The virtual_nodes_per_instance parameter is the smoothing knob. With one virtual node per instance, the distribution is uneven (an instance can own a much larger arc of the ring than its share). With 100–200 virtual nodes per instance, the distribution becomes nearly uniform with negligible CPU cost. Production implementations (Cassandra, DynamoDB) typically use a few hundred virtual nodes per physical instance.

Key Takeaways

  • Service discovery is the dynamic-configuration layer that replaces static IP lists. Client-side discovery puts logic in each caller (simpler infrastructure, more language duplication); server-side puts a load balancer in the path (one well-tested implementation, extra network hop).

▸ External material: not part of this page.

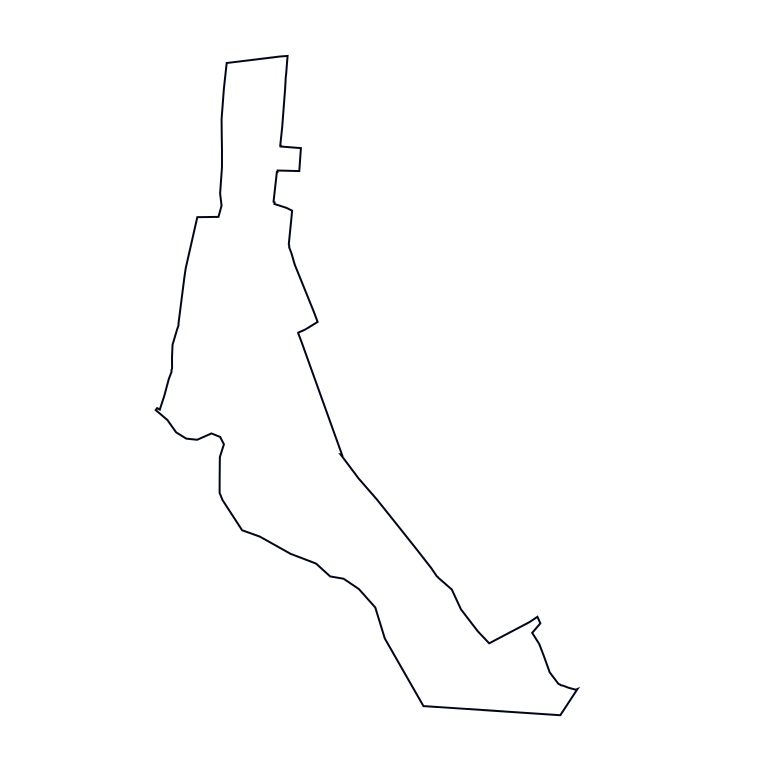 the district of Kaka, Ahal, Turkmenistan, rotated 6°
{"feature_id": "10190150B850620817547", "entity_name": "Kaka", "entity_type": "district", "adm_level": 2, "iso_a3": "TKM", "parent_name": "Turkmenistan", "parent_adm1": "Ahal", "projection": "robinson", "projection_center": [59.791, 37.761], "detail": "fine", "context": "isolated", "style": "outline", "palette": "ink", "viewbox_px": 768, "rotation_deg": 6, "n_neighbors": 0, "source": "geoboundaries", "source_scale": "gbopen_adm2", "svg_char_len": 1490}
<svg xmlns="http://www.w3.org/2000/svg" viewBox="0 0 768 768"><g transform="rotate(6 384 384)"><path d="M194.0,81.2L193.9,107.0L194.8,137.7L196.6,153.3L198.4,168.1L200.2,185.5L201.1,211.6L203.8,223.7L201.9,235.1L180.9,237.6L174.7,289.6L174.3,299.6L173.3,345.3L173.5,347.2L172.5,351.5L169.6,367.1L170.4,380.0L171.6,390.5L171.2,392.3L171.4,394.3L169.5,401.3L166.7,418.9L163.7,432.9L160.9,431.7L159.7,433.8L172.4,442.5L182.3,453.8L193.1,459.0L204.0,459.0L217.6,451.2L226.6,453.8L231.1,460.7L228.4,473.8L230.2,492.9L231.9,509.5L235.6,516.4L258.2,544.3L276.3,548.7L308.9,562.7L335.2,569.7L350.6,581.0L364.2,581.9L380.5,590.6L398.7,607.2L411.4,637.0L456.9,700.2L593.5,695.0L594.0,694.9L608.3,667.1L607.6,667.5L606.8,668.0L599.3,666.8L593.7,665.3L591.2,665.1L590.6,664.5L588.8,664.0L578.9,653.4L571.9,638.8L565.8,626.8L565.2,625.9L557.4,616.0L557.8,615.4L564.5,605.7L560.9,599.5L553.7,605.5L515.7,630.9L503.3,620.3L484.1,600.1L472.9,581.3L458.4,571.1L457.9,570.5L456.6,569.7L450.3,562.2L433.5,544.8L412.6,523.5L388.8,499.4L368.7,480.7L348.3,458.7L349.7,458.9L297.3,350.2L293.6,342.9L293.3,341.9L299.9,338.1L311.5,329.2L306.7,319.6L282.8,274.7L278.3,263.7L275.4,258.0L275.4,256.7L274.7,254.9L274.6,231.3L274.5,221.2L268.5,219.0L256.2,216.4L256.2,214.7L255.1,214.3L255.3,184.4L255.9,184.3L255.9,182.8L277.5,181.1L276.7,158.1L256.5,158.6L256.5,157.9L255.9,157.9L255.9,139.2L254.8,100.6L254.2,88.7L254.3,86.9L253.8,67.8L246.2,69.2L194.0,81.2Z" fill="none" stroke="#020617" stroke-width="2"/></g></svg>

  • The registry needs active or passive health awareness to be useful. TTL-based expiry catches hard crashes; passive failure detection at the client catches the subtle "200 to /health, 500 to real requests" failure mode. Use both.
  • Power-of-two-choices is the practical default for load balancing across equivalent instances: O(1) per call, near-optimal distribution, no coordination required. Round-robin is acceptable when instances are truly equivalent; least-loaded is appropriate when one balancer has full visibility.

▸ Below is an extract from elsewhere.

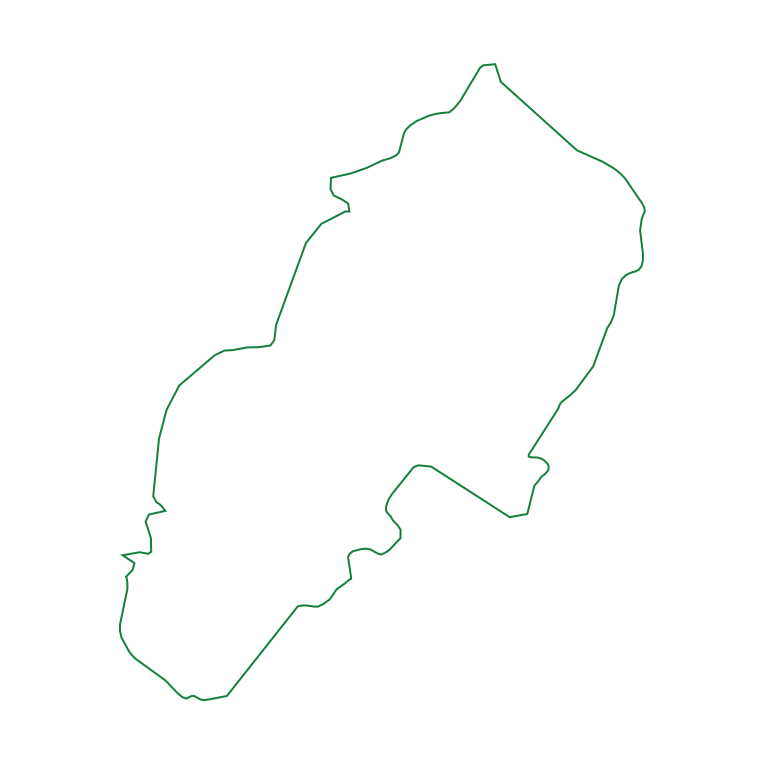 outline of Viroviticko-Podravska, rotated 273°
{"feature_id": "HRV-1606", "entity_name": "Viroviticko-Podravska", "entity_type": "County", "adm_level": 1, "iso_a3": "HRV", "parent_name": "Croatia", "parent_adm1": "", "projection": "orthographic", "projection_center": [17.571, 45.727], "detail": "fine", "context": "isolated", "style": "outline", "palette": "green", "viewbox_px": 768, "rotation_deg": 273, "n_neighbors": 0, "source": "natural_earth", "source_scale": "10m", "svg_char_len": 2051}
<svg xmlns="http://www.w3.org/2000/svg" viewBox="0 0 768 768"><g transform="rotate(273 384 384)"><path d="M178.0,136.4L184.8,142.5L192.0,144.2L199.3,131.9L203.2,148.7L202.1,157.4L204.3,160.3L217.9,159.3L234.2,153.1L241.4,156.2L245.8,172.2L249.4,169.3L252.1,166.3L254.0,163.0L259.7,159.4L317.8,162.2L346.7,168.2L371.8,179.6L404.1,213.7L409.1,223.1L409.9,231.0L413.4,245.6L414.2,256.8L415.2,262.0L416.5,268.5L422.1,272.2L437.5,273.2L520.8,298.7L540.7,313.1L554.3,336.4L554.4,340.4L562.5,338.7L566.4,331.6L569.6,323.9L576.0,320.4L587.2,320.3L587.3,321.0L592.4,339.4L599.0,355.6L606.8,370.0L609.9,378.8L613.1,384.4L616.1,386.8L635.2,390.8L639.3,392.7L643.6,396.7L648.3,402.8L654.1,414.4L656.5,421.8L657.7,427.7L658.7,435.0L663.3,439.9L671.0,445.5L704.7,463.3L706.5,465.3L707.5,466.7L709.2,478.3L691.9,484.8L627.5,564.4L617.3,590.9L611.3,602.4L606.4,609.3L601.7,614.1L577.9,632.3L573.5,634.8L569.9,635.4L567.4,634.3L562.0,632.7L550.7,631.7L527.6,635.8L520.8,636.1L515.0,635.0L511.3,632.3L509.4,628.8L508.0,624.5L505.4,619.9L501.3,616.1L494.5,613.4L464.2,609.8L457.4,607.3L451.5,604.0L412.6,592.0L388.4,576.0L383.3,571.3L375.4,562.4L372.8,560.6L368.5,559.3L321.1,532.3L319.1,532.3L318.5,534.5L318.6,541.6L317.7,544.9L316.0,548.2L312.4,551.9L309.6,552.9L306.7,552.6L303.9,550.6L301.7,548.5L299.6,546.0L294.8,543.0L290.4,539.5L261.7,533.9L257.6,516.5L304.0,435.4L304.6,422.5L302.5,417.9L274.6,397.8L269.3,394.8L263.1,392.8L259.1,392.4L256.6,393.2L252.1,397.6L248.5,399.9L242.6,405.9L239.2,408.2L230.9,408.5L218.0,397.5L215.3,393.6L213.5,389.9L214.4,386.5L218.0,379.3L218.6,374.7L217.8,369.3L215.3,361.6L212.4,358.4L209.2,357.2L188.9,361.3L187.6,361.3L186.8,359.5L183.1,355.7L176.6,347.5L166.2,341.2L161.2,335.0L158.3,329.9L158.0,326.6L158.7,319.0L158.7,314.7L157.4,309.5L64.2,243.4L59.8,225.5L58.8,220.5L59.4,217.2L62.6,210.5L62.4,208.2L59.5,202.9L60.9,198.7L65.3,193.1L76.4,181.4L96.5,150.4L100.3,146.2L103.9,143.2L116.9,135.2L123.9,133.2L130.4,133.0L166.0,138.5L172.7,138.0L177.3,137.0L178.0,136.4Z" fill="none" stroke="#15803d" stroke-width="2"/></g></svg>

  • Consistent hashing is the right tool when key affinity matters (caching, sharded state). Use virtual nodes per physical instance to smooth distribution; production deployments use hundreds of virtual nodes each.
  • The failure detector underlies discovery and load balancing both. Use one detector with multiple thresholds for the different consumers (discovery removal, load balancer reweighting, circuit breaker tripping) rather than separate detection mechanisms that interact unpredictably.

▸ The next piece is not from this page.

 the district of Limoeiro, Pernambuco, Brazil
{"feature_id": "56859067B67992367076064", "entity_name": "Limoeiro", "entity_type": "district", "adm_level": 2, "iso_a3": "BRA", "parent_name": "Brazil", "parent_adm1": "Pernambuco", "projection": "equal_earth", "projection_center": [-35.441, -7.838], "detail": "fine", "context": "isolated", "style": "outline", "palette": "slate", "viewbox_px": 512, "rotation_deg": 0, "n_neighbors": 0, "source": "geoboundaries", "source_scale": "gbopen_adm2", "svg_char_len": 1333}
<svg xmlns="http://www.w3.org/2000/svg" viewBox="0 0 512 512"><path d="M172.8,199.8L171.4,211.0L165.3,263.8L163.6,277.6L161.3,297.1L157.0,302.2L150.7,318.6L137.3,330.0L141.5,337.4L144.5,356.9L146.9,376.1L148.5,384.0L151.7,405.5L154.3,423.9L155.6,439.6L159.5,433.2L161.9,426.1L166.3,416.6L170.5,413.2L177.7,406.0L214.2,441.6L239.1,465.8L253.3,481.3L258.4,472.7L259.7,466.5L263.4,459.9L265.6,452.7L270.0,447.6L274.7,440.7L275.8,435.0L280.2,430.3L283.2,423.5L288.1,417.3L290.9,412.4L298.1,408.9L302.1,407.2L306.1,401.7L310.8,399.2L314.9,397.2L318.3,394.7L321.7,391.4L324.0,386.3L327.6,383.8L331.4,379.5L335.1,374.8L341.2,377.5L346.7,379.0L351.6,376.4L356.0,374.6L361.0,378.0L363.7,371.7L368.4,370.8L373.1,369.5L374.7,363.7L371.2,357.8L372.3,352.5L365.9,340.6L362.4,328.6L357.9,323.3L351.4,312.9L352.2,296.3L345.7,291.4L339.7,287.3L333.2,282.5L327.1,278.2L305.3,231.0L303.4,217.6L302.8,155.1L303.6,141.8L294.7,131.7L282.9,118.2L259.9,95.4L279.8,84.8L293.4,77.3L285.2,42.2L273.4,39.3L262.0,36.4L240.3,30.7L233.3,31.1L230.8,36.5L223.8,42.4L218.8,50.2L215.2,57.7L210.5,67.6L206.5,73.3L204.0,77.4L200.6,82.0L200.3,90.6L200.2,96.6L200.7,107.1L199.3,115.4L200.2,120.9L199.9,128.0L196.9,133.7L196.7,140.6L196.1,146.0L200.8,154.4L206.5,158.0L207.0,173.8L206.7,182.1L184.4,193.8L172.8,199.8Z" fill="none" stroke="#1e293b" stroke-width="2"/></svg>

Source note: This lesson is synthesized from training knowledge plus the canonical sources for each load balancing algorithm. Karger et al., "Consistent Hashing and Random Trees" (STOC 1997) is the consistent hashing original. Mitzenmacher, "The Power of Two Choices in Randomized Load Balancing" (IEEE TPDS 2001) is the P2C analysis. The Envoy and NGINX documentation are the practical references for production configurations. DDIA Chapter 10 briefly discusses service discovery under "Membership and Coordination Services" but does not go deep on load balancing algorithms. Foundations of Scalable Systems would have been the standard reference here and was unavailable; cross-check before publication.